SSH alias for a bastion (or any other) server

AWS hostnames are cartoonishly long: ec2-192-168-0-1.us-east-1.compute.amazonaws.com. Try typing that accurately multiple times per day. Add in the username, the specific PEM file for that instance, perhaps a non-standard port, and you're looking at commands that span multiple lines or require copy-pasting from documentation.

SSH aliases collapse this to something memorable. ssh bastion instead of the full incantation. The config file remembers the hostname, username, and key. You remember one word.

Host bastion                                                           # Alias for the bastion server.
    HostName ec2-192-168-0-1.us-east-1.compute.amazonaws.com           # The hostname or IP address of the bastion server.
    User myuser                                                        # The username on the bastion server.
    IdentityFile ~/.ssh/bastion.pem                                    # The private key to authenticate to the bastion server.

Connection becomes:

ssh bastion

Two words. The entire AWS hostname, username, and PEM file abstracted away. This pattern applies to any server—production instances, staging environments, database servers, monitoring hosts. Each gets a memorable alias. The config handles complexity.

SSH alias for a server behind a jump host

Internal infrastructure commonly sits behind bastion hosts for security—no direct internet exposure, all access funnelled through a hardened jump server. The traditional approach requires two SSH commands: connect to the bastion, then from there connect to the internal server. You're managing two sessions, two authentications, often with different keys for each hop.

The ProxyJump directive eliminates this friction. You specify the bastion as a jump host in your config, and SSH handles the two-hop connection transparently. You type ssh www and SSH automatically connects through the bastion to reach the internal server. One command. One authentication on your end. The complexity remains in the config where it belongs.

Host www                              # Alias for the internal web server.
    HostName 169.254.1.1              # The hostname or IP address of the web server.
    User webadmin                     # The username on the web server.
    IdentityFile ~/.ssh/web_id_rsa    # The private key to authenticate to the web server.
    ProxyJump bastion                 # Specifies the bastion server as a jump host.

Connect directly to the internal server via the bastion:

ssh www

SSH establishes the connection to the bastion, authenticates, then immediately establishes the second connection to the internal server—all transparently. You see one authentication prompt. The rest happens behind the scenes. Your internal infrastructure remains protected whilst remaining accessible.
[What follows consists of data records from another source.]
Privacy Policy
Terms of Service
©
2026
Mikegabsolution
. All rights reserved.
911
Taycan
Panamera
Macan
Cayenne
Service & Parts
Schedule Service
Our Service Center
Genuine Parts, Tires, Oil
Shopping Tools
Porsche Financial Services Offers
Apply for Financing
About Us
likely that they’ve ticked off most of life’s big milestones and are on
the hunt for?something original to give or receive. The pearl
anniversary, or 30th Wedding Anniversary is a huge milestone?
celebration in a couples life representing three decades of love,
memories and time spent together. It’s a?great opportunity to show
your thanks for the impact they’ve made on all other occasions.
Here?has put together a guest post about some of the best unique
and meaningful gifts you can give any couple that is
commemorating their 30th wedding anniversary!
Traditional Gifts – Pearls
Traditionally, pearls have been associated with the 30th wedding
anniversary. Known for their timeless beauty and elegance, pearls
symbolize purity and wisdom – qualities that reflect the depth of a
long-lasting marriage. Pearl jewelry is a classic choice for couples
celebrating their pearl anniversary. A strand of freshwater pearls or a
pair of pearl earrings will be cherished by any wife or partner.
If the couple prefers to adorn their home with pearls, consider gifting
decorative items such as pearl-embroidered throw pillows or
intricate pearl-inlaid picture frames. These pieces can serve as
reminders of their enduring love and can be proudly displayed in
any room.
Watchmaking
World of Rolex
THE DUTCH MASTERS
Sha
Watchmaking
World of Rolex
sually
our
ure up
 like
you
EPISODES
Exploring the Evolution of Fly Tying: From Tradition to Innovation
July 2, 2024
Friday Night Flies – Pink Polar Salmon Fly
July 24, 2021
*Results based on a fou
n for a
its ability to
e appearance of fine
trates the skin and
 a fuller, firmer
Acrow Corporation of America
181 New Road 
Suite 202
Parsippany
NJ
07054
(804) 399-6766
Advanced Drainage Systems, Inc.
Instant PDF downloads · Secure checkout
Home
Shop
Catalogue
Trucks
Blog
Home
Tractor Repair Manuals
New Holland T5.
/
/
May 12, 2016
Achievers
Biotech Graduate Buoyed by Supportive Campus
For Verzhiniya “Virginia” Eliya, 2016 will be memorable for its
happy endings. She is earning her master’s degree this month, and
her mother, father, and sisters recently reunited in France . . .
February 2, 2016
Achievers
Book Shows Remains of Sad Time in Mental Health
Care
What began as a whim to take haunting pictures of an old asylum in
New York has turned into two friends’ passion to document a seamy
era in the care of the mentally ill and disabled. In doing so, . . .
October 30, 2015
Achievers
The .ssh/config file transforms SSH from a tool you fight with into infrastructure that stays out of your way. Complex hostnames become memorable aliases. Multiple keys map automatically to the correct servers. Agent forwarding eliminates the need to copy private keys to remote systems. Port forwarding provides secure access to services that shouldn't face the internet. ProxyJump configurations collapse multi-hop connections into single commands.

None of these techniques are complicated individually. Collectively, they represent the difference between wrestling with SSH daily and having SSH simply work. The cognitive overhead vanishes. The text file of commands you used to copy from becomes unnecessary. The risk of using the wrong key or connecting to the wrong server disappears.

Start with the servers you access most frequently. Create aliases for them. Add identity files. Configure forwarding where needed. Each configuration compounds the benefit. Within a week, you'll wonder how you managed without it. Within a month, working on a system without your SSH config will feel like working on someone else's machine—technically possible, but unnecessarily frustrating.